I saw it yesterday at a Hobbit Marathon (all three movies back to back). I will not disclose any spoilers and will tell you that there are several deviations from the book. If you suspend the need to follow the book, it flows as a well put together movie. It attempts to explain some “gaps” and does well to close most of them.
I saw it in IMAX 3D was pleased with the overall look and feel of the movie. Lots of action, but it did seem to have a bit of a “jumpy” or “disjointed” feel to it by running between multiple plot threads at the same time.
Some movie time was wasted on the development of third level characters. It did not have the whimsical feel that the 2nd movie suffered from.
Is it true that there is a 45 minute battle scene in CGI?
I give it two and an half stars out of four. I saw the movie in 3D/HFR format/extreme screen.
The Battle of the Five Armies is the last chapter in the Hobbit film saga and Peter Jacksons relationship with the Tolkien Estate, assuming the Silmarilion is never made and Jackson is not involved. Overall the series has been good. I think the things that Jackson has been really good at is when Jackson has stuck with the novel, almost verbatim. The best sequence in the series was definitely the Riddles in the Dark sequence in the first one. Anything with Smaug has been good. I think Richard Armitage has been great as Thorin and Martin Freeman as Bilbo. Howard Shore has continued his excellent soundtracks for The Lord of Rings.
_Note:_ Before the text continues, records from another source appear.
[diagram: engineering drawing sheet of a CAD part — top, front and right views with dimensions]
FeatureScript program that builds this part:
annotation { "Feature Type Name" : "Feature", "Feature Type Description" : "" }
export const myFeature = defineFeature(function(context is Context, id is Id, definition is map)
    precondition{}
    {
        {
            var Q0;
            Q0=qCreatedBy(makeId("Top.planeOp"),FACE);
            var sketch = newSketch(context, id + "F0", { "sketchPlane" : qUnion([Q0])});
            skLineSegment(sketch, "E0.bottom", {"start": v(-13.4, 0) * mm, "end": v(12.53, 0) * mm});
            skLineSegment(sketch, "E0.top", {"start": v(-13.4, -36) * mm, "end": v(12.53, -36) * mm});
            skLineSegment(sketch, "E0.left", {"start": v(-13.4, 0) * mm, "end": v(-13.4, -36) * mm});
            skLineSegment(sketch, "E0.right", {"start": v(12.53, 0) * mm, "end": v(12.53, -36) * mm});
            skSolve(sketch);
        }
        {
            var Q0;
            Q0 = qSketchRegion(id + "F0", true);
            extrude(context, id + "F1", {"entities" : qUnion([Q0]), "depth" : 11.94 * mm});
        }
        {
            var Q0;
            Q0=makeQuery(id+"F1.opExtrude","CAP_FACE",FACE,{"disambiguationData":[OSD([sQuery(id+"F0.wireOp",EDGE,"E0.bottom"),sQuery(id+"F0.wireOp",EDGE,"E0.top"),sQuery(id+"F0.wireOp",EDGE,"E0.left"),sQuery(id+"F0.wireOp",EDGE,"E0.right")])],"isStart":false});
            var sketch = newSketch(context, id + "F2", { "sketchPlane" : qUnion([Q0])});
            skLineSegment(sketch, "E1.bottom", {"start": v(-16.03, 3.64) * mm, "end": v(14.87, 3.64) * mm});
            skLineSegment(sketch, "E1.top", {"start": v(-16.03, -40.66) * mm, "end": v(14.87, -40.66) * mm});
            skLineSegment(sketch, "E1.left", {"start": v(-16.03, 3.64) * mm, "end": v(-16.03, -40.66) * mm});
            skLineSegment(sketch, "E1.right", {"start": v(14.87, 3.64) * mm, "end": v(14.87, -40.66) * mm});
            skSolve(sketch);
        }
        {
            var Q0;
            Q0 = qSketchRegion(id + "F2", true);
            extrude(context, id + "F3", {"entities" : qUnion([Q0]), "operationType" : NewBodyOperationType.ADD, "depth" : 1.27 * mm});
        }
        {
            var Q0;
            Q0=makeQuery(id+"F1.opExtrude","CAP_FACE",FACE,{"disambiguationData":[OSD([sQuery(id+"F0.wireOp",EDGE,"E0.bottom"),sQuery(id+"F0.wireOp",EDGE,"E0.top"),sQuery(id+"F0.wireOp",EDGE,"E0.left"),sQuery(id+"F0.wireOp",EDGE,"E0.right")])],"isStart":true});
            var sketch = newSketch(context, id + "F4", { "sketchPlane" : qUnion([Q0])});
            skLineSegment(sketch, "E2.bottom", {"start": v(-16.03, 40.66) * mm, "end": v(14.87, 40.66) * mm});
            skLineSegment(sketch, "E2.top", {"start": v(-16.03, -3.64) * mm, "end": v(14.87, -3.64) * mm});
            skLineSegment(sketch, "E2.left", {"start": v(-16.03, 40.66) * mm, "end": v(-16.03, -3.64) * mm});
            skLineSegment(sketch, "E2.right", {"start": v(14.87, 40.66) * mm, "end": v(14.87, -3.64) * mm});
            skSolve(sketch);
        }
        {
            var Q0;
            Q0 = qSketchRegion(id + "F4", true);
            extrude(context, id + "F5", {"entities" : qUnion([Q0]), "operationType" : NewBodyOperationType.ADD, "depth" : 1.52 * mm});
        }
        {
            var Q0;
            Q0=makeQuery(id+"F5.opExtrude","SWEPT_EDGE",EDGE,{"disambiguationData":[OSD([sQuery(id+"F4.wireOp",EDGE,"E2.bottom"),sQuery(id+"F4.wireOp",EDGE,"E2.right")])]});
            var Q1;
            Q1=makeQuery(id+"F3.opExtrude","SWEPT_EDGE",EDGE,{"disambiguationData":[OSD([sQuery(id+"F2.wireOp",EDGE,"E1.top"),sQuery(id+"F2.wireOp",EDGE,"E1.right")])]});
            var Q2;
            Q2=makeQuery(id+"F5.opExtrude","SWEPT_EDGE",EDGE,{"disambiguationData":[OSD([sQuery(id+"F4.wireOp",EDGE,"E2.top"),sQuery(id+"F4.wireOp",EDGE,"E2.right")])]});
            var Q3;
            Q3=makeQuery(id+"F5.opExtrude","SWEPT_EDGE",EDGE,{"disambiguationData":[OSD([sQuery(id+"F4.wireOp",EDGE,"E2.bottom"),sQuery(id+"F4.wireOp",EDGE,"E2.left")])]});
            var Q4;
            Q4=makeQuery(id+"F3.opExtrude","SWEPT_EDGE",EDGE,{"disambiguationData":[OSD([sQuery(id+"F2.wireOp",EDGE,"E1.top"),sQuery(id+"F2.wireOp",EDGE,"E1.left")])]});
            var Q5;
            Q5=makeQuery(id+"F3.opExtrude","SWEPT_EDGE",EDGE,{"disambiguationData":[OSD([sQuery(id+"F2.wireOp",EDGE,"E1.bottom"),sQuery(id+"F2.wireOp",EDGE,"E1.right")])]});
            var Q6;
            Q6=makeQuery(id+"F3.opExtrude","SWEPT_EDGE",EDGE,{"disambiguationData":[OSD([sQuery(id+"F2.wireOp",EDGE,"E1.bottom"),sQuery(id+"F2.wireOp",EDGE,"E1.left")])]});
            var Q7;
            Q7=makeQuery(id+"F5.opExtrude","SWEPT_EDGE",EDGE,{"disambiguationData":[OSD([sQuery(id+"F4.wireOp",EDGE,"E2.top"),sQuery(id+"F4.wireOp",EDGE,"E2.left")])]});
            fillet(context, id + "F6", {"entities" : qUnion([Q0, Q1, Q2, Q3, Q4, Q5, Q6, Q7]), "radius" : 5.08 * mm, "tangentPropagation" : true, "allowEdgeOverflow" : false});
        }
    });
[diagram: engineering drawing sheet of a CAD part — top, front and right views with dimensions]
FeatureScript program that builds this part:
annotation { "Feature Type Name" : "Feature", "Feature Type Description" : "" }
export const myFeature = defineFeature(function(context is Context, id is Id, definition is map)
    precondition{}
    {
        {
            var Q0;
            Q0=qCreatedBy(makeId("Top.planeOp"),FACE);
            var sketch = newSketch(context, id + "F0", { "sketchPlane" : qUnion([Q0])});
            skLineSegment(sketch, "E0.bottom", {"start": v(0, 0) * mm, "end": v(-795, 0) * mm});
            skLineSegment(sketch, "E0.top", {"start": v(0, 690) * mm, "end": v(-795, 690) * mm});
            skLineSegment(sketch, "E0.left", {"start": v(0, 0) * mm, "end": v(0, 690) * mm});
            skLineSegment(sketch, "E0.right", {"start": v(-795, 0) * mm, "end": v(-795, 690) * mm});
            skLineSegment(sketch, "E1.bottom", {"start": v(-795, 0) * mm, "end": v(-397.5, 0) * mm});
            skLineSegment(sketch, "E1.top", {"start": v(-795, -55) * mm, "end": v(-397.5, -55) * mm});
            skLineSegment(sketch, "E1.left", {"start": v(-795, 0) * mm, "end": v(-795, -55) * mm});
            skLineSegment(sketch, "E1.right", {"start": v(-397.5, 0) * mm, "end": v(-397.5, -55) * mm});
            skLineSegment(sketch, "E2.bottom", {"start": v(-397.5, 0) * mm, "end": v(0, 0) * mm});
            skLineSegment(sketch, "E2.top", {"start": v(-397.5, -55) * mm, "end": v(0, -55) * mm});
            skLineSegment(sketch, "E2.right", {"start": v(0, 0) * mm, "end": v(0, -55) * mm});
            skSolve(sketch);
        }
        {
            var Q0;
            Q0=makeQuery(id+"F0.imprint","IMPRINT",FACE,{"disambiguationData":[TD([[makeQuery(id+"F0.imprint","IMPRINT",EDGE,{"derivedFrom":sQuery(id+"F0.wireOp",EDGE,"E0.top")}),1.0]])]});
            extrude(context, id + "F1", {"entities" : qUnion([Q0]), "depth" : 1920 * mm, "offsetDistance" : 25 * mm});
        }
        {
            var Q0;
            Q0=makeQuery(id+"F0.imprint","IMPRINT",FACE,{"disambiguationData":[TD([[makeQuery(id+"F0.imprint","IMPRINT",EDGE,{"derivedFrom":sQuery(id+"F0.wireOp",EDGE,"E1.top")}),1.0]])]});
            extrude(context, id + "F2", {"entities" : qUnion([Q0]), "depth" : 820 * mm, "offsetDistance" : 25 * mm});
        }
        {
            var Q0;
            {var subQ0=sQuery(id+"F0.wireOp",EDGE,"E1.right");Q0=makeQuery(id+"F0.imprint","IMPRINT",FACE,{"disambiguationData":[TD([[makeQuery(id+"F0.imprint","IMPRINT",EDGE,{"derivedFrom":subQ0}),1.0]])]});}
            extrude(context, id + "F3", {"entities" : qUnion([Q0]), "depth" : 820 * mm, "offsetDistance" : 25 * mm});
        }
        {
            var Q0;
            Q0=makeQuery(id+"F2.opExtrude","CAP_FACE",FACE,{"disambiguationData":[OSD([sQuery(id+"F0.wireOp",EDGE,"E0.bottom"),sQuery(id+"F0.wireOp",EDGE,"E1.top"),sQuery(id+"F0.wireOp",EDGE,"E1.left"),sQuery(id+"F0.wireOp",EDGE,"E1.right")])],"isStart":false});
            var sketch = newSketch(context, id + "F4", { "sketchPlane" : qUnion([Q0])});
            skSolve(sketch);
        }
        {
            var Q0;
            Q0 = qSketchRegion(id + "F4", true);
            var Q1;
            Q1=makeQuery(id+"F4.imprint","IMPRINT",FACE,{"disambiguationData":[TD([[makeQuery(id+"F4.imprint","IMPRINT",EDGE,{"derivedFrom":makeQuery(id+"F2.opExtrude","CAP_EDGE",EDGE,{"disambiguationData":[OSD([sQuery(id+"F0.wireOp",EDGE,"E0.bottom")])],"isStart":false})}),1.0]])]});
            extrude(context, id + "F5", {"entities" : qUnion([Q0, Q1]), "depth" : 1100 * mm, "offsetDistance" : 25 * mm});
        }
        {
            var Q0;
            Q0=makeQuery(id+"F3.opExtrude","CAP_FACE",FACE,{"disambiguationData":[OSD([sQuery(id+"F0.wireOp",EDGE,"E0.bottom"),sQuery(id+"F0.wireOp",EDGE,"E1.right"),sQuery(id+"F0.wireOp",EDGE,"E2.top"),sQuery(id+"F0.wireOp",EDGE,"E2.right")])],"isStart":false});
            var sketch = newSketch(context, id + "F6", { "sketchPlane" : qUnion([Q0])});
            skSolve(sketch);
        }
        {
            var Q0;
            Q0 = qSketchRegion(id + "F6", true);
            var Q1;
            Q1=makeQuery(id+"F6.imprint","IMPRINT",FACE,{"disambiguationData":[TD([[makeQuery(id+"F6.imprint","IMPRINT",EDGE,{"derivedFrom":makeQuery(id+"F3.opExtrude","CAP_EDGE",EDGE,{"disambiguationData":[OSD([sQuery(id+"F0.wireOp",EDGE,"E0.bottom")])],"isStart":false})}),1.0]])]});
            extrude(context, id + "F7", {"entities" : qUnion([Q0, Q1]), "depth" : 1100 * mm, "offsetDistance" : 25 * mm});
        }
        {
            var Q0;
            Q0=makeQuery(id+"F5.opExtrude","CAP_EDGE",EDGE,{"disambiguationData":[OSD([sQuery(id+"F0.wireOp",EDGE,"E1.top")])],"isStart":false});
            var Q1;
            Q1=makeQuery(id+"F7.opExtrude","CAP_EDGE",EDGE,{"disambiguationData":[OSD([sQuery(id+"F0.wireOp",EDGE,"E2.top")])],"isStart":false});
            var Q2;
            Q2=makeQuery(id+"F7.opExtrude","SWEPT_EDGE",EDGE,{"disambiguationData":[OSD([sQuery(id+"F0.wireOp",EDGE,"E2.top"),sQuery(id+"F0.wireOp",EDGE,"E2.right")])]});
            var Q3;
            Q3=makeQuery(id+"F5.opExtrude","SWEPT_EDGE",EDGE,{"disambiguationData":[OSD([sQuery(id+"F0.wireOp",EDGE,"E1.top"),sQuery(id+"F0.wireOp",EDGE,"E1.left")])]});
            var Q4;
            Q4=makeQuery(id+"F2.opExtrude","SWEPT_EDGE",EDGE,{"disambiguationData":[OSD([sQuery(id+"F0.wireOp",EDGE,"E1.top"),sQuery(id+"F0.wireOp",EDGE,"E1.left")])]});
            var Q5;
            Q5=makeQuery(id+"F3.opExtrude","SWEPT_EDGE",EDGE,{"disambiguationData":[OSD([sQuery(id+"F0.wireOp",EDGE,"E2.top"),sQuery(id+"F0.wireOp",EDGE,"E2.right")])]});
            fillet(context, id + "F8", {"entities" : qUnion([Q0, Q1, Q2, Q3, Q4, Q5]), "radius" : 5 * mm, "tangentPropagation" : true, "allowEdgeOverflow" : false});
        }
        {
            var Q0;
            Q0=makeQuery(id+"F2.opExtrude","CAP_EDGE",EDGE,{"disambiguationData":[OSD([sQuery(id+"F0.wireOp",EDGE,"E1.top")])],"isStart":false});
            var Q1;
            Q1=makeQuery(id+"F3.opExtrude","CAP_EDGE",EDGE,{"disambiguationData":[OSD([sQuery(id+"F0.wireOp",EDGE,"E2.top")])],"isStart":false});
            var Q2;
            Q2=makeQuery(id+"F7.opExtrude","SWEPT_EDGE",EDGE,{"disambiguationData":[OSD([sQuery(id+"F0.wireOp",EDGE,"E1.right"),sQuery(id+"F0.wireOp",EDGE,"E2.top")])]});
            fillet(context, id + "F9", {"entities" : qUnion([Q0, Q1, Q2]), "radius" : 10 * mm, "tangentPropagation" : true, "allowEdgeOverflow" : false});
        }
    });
There is some good and bad in this movie, mostly good. Jackson gets high marks for putting the event of the Battle and the conflict with Thorin in the movie. People may complain about the CGI, but I am not sure how one would effectively film a battle sequences, the battling mountains in the first one, the Trolls, and of course, Smaug the Magnificent.
The attack by Smaug on Laketown was classic and appeared straight from the novel. The final battle is long but never boring. The final conflict, not in the Tolkien story, among Thorin and Azog; Bolg and Legolas is not bad per se, but the ninja fighting scenes got old and it went on too long. The rescue of Gandalf the Grey from Dol Guldor was almost a tribute to Jackson himself. It really wasnt bad, it just seemed almost out of place.
Jackson has taken advantage of the Appendices that the Tolkien Estate sold when it sold the rights to the Lord of the Rings. Also, Jackson has managed to incorporate material from The Unfinished Tales. There is a storyline in BOFA that implies Jackson may have borrowed from the Simarillion. This storyline to me was part of the bad it did not really add anything and it introduced something that can never be fully explored.
The relationship between Tauriel and Fili grows, but it is not really a central point of the movie. I am not really sure why the controversy. Tauriel is really not much different from Eoywen from the Lord of the Rings. I wonder how people who have reacted if W.H. Auden had been alive and sent Peter Jackson letter complaining of the relationship between the two.
The politics of this movie is non-existent, but it seems to endorse limited government. Laketown is run by a Statist who has impoverished his own people to benefit of himself and his cronies. The government spies on its own people and has a bureaucracy that would not even allow a man to bring in fish without a permit. It also shows the dangers of absolute monarchs.
There were two scenes left out of the movie I expected to see, maybe they will be put in the directors cut. One of the scenes involves Thorin and I thought in the novel it was touching, but it also demonstrated one of the themes of the Hobbit novel. The other scene would have tied in one of the best known characters of the series, making it truly a prequel. Given that the movie starts and finishes strong, with some issue in between, I recommend people see it in the theatre on the large screen.